Over 30 2012 NFL Draft picks have made their way to Hollywood, Calif., for their official coming out party, which has been dubbed the NFLPA Rookie Premiere. Rookies representing over two dozen teams landed in California this week to do some community work, play in a flag football game and participate in a photo shoot for trading card companies.
On Thursday, about a dozen of those rookies made their way to Alexander Hamilton High School for a fitness challenge, basically running football drills with the players to encourage staying in shape.
Before the event began, an NFLPA staffer began getting the students pumped up, asking them to cheer for their favorite teams. The Giants, defending Super Bowl champs, received one of the loudest cheers while the Raiders received plenty of boos, which was surprising for a Los Angeles high school.
The players split into teams of two and ran six different drills, which hit on the basic fundamentals of football. Brandon Weeden and Justin Blackmon manned one station, which had the students back-pedaling through a series of cones before having to hit a target roughly 15 yards away with the ball.
You'd think Weeden, who played in a BCS game not too long ago, would be the best player on the field with this drill. Unfortunately for him, he wore the wrong shoes. Weeden started running through the drill, demonstrating the proper way to backpedal and stay balanced at the same time.
And then...plunk. Weeden slipped and fell flat on his face to laughter from the students at his drill. (No, Browns fans, he wasn't hurt.)
Good lesson to remember: cleats are better than dress shoes on the football field.

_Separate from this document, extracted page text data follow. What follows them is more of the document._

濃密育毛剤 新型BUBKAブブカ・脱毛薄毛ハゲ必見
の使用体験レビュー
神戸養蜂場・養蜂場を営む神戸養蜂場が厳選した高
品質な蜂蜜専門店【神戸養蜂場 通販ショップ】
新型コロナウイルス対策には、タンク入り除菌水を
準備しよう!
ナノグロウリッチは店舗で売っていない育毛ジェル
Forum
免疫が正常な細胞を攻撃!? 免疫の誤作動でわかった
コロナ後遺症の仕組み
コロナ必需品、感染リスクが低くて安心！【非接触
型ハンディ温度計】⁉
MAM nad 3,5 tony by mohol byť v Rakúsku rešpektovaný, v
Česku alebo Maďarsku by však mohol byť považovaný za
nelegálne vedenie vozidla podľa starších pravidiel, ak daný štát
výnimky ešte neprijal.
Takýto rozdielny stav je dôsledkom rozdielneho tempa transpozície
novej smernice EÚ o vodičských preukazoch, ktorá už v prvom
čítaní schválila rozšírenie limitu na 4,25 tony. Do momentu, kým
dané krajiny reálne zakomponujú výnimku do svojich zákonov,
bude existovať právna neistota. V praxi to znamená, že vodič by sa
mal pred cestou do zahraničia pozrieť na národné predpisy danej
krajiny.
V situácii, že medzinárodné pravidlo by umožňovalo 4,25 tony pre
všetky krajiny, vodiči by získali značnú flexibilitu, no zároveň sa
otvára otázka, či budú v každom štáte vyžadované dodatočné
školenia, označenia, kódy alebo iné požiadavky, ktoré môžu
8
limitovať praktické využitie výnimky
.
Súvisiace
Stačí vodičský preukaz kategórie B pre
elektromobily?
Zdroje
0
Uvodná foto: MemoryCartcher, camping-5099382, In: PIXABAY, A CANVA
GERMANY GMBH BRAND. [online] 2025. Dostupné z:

Meanwhile, Trent Richardson had students running through a series of cones, urging them to hold the ball tight -- "Never, ever fumble," he said. Two students awed at the reason Richardson doesn't fumble very much -- his massive arms. (And his legs. And chest. A big human being.) "You're gonna hurt somebody with those, man," a student said to Richardson laughing. For Browns fans, let's assume he meant the Ravens and Steelers defenses.
Richardson said he never had an opportunity to see NFL players at his Pensacola high school. "Roy Jones Jr. came one time but nothing like this," he said. Others said similar things, that they would've loved to have NFL players come to their school.

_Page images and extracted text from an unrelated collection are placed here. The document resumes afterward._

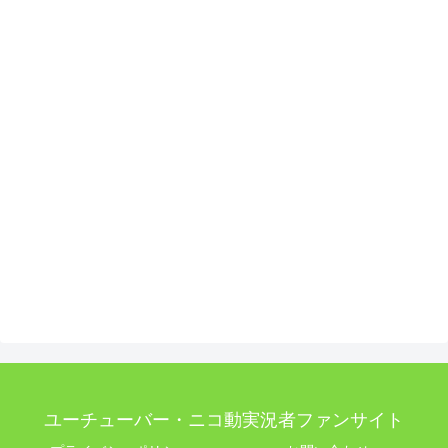
ユーチューバー・ニコ動実況者ファンサイト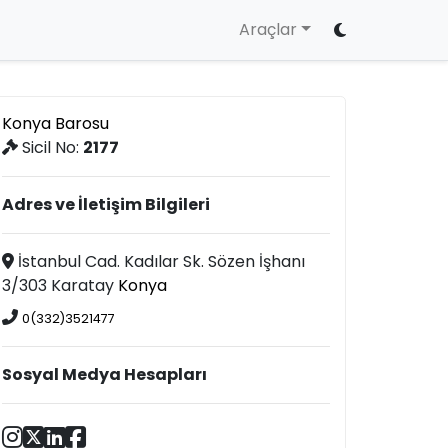
Araçlar
Konya Barosu
Sicil No:
2177
Adres ve İletişim Bilgileri
İstanbul Cad. Kadılar Sk. Sözen İşhanı
3/303 Karatay
Konya
0(332)3521477
Sosyal Medya Hesapları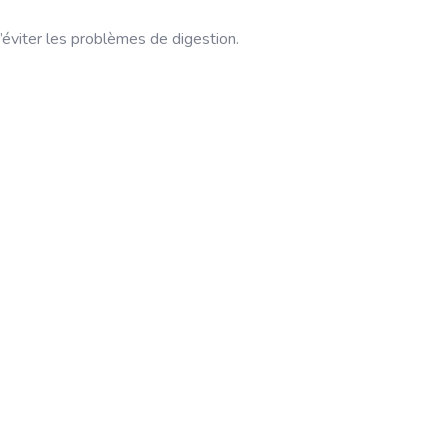
éviter les problèmes de digestion.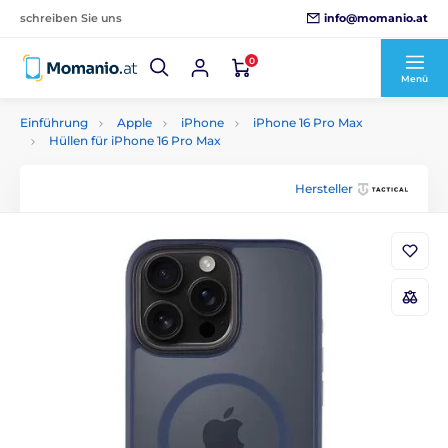
info@momanio.at
schreiben Sie uns
0
Menü
Einführung
Apple
iPhone
iPhone 16 Pro Max
Hüllen für iPhone 16 Pro Max
Hersteller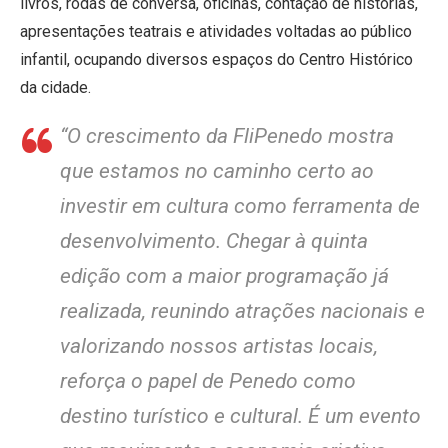
livros, rodas de conversa, oficinas, contação de histórias,
apresentações teatrais e atividades voltadas ao público
infantil, ocupando diversos espaços do Centro Histórico
da cidade.
“O crescimento da FliPenedo mostra
que estamos no caminho certo ao
investir em cultura como ferramenta de
desenvolvimento. Chegar à quinta
edição com a maior programação já
realizada, reunindo atrações nacionais e
valorizando nossos artistas locais,
reforça o papel de Penedo como
destino turístico e cultural. É um evento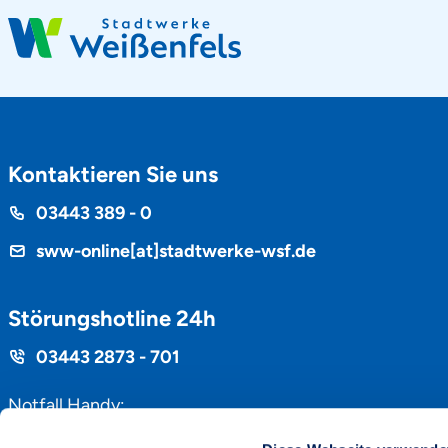
Kontaktieren Sie uns
Telefon
03443 389 - 0
sww-online[at]stadtwerke-wsf.de
Störungshotline 24h
Hotline
03443 2873 - 701
Notfall Handy:
nur bei Ausfall Störungshotline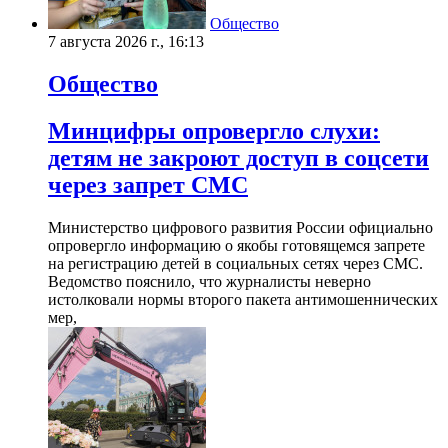
Общество
7 августа 2026 г., 16:13
Общество
Минцифры опровергло слухи:
детям не закроют доступ в соцсети
через запрет СМС
Министерство цифрового развития России официально
опровергло информацию о якобы готовящемся запрете
на регистрацию детей в социальных сетях через СМС.
Ведомство пояснило, что журналисты неверно
истолковали нормы второго пакета антимошеннических
мер,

It's a little eye-opening watching the rookies interact with high school students because there's not much of an age difference. The draft picks are 21 and 22 years old (besides Weeden) while the high school students are only three or four years younger in some cases. NFL players make so much money and they're in the spotlight so much -- players were pulled aside for multiple TV interviews during the fitness challenge -- yet they're still just 21 or 22 years old. That was evident when an NFLPA staffer was asking for a volunteer to tell the students about their workout routine and several players were extremely shy, almost like ... a high school student. Others were up to the challenge and not so shy.
This is the first of many community events for the rookies in the coming years. Many people, at least I do, remember having an NFL player come to their school, or meeting one at the mall when they were younger. The lasting power of the impression an NFL player makes is impressive as I still remember the second string offensive lineman for the Chiefs that visited my school. The NFLPA is making even more of an effort to place their players in the spotlight to show that there's a lot more to these guys than three hours on Sundays.